Daily check in’s - The simple question of “How are you today” goes a long way. Don't be satisfied by an answer of “Ok, I’m fine”. Ask again, really how are you…
Time to talk – create times in your day when you can be available without distraction (no phones!) to talk and listen. Let your child know you are ready to listen and talk.
Weekly walk and talk – get outside in the fresh air with your child and use the open space to initiate open conversation about how they are feeling.
Goal talk – It’s important to keep everyone focused on the longer-term goals. Short-term we are all in lockdown, but in the not too distant future all the things we miss about sport will be back (yippee!). We need to be ready. Keep them talking about their goals, what they are working on each week and take delight when they share their progress. Prompt questions include: “How are you getting on with your goals this week?”, “What goals are you going to focus on this week”, “What are you most looking forward to when sports start back up”
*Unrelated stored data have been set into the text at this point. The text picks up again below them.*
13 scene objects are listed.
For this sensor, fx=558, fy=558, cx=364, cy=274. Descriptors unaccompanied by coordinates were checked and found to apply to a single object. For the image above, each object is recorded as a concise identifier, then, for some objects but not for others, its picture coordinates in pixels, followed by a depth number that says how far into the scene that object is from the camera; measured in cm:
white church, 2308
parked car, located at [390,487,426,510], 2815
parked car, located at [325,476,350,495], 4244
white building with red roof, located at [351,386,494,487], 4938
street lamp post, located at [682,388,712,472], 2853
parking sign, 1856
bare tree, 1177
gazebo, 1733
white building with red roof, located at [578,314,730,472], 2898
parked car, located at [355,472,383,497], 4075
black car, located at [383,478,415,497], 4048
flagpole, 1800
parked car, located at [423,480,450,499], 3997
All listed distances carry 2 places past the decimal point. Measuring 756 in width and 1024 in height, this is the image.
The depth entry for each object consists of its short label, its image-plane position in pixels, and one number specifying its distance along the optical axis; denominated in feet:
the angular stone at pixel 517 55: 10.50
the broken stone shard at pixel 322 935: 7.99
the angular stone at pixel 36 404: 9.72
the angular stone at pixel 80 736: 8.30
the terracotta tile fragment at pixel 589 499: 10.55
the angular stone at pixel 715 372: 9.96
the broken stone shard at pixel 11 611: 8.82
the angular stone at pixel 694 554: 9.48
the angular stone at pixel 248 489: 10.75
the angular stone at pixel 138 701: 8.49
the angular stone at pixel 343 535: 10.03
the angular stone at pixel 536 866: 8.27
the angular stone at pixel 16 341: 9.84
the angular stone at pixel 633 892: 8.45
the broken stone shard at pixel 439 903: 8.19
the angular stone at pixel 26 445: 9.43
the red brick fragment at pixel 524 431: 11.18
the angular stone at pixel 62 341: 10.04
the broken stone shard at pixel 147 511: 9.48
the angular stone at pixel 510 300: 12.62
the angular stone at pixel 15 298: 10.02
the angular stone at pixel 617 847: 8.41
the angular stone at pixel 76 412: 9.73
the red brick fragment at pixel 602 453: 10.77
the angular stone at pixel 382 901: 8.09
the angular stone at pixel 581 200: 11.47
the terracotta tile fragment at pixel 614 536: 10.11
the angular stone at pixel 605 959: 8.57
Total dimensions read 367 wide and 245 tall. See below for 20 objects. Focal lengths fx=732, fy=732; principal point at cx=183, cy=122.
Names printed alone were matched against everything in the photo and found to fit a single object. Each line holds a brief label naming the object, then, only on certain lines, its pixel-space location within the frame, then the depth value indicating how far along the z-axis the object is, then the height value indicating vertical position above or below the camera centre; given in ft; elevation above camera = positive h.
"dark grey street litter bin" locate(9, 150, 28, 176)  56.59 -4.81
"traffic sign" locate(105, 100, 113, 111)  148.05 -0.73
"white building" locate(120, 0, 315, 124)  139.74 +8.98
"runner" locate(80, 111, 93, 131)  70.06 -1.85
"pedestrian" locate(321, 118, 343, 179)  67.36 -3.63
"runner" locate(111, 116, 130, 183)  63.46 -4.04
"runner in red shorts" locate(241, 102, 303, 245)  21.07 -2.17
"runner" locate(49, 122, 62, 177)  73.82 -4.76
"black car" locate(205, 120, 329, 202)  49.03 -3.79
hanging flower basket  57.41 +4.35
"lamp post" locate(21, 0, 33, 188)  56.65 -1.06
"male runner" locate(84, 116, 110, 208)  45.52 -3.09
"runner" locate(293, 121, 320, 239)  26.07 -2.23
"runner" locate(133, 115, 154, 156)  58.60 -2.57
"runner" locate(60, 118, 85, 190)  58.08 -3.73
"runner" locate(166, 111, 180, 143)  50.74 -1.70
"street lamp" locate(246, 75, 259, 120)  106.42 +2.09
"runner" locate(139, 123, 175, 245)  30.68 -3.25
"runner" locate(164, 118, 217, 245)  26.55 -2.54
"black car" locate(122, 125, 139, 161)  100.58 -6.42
Addressing the losses – every athlete is experiencing some form of loss. Loss of a season, loss of competition, loss of connection with their coach and teammates. Talk through these losses and share feelings associated with this. Its ok to be disappointed, upset and it’s important that everyone processes these losses. Separately look for ways where possible to overcome some of these losses. These can include regular communication with teammates and coaches. There are lots of imaginative things we can share!
Positive rewards – generation Z are poor internal rewarders. They need external support. Catch them doing things well and praise them – it goes a long way. We are all guilty of catching people doing it wrong. Unfortunately, it doesen't bring the behaviour we want. Example reward statements include “I’m really proud of how hard you have worked this week”, “It’s been great to see you structuring yourself”, “I’m so pleased you are sharing how you feel with me”, “I love how you have found new ways to practice”, “Your positivity has really helped everyone this week”
We are in this together. Please let me now if you need any specific help in your house/situation and keep sharing ideas so we can all come through this in the best possible way.